ECLI:NL:RBDHA:2022:8006

Rechtbank Den Haag

Datum uitspraak
3 augustus 2022
Publicatiedatum
9 augustus 2022
Zaaknummer
NL22.14059
Instantie
Rechtbank Den Haag
Type
Uitspraak
Rechtsgebied
Bestuursrecht; Vreemdelingenrecht
Procedures
  • Eerste aanleg - enkelvoudig
Rechters
Vindplaatsen
  • Rechtspraak.nl
AI samenvatting door LexboostAutomatisch gegenereerd

Bewaring op grond van artikel 59a van de Vreemdelingenwet 2000 en verzoek om schadevergoeding

In deze zaak heeft de Rechtbank Den Haag op 3 augustus 2022 uitspraak gedaan in een bestuursrechtelijke procedure betreffende de maatregel van bewaring van eiser, die de Somalische nationaliteit heeft. De staatssecretaris van Justitie en Veiligheid had op 19 juli 2022 de maatregel van bewaring opgelegd op basis van artikel 59a van de Vreemdelingenwet 2000, omdat er een significant risico bestond dat eiser zich aan het toezicht zou onttrekken. Eiser heeft tegen dit besluit beroep ingesteld, dat tevens als verzoek om schadevergoeding moet worden aangemerkt. Tijdens de zitting op 27 juli 2022 in Breda, waar eiser via een beeldverbinding aanwezig was, heeft hij zich laten bijstaan door zijn gemachtigde en was er een tolk aanwezig. De rechtbank heeft vastgesteld dat de gronden voor de maatregel van bewaring niet zijn betwist door eiser, en dat deze gronden voldoende zijn om de maatregel te rechtvaardigen.

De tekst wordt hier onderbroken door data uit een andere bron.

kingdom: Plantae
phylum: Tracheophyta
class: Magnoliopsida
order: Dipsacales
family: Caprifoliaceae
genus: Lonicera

Eiser heeft aangevoerd dat er een gebrek in het voortraject was, omdat hij op 19 juli 2022 was staandegehouden door ambtenaren die niet bevoegd waren. De rechtbank heeft echter geconcludeerd dat de betrokken ambtenaren wel degelijk bevoegd waren, en dat het gebrek in de functiebenaming van de ambtenaren van formele aard was. Dit gebrek maakt de bewaring niet onrechtmatig, aangezien de zwaarwegende gronden voor de maatregel onbetwist zijn gebleven. Eiser heeft ook aangevoerd dat verweerder onvoldoende voortvarend heeft gehandeld door een geplande vlucht te annuleren, maar de rechtbank oordeelt dat verweerder voldoende uitleg heeft gegeven voor deze annulering en dat eiser zelf verantwoordelijk is voor de ontstane situatie.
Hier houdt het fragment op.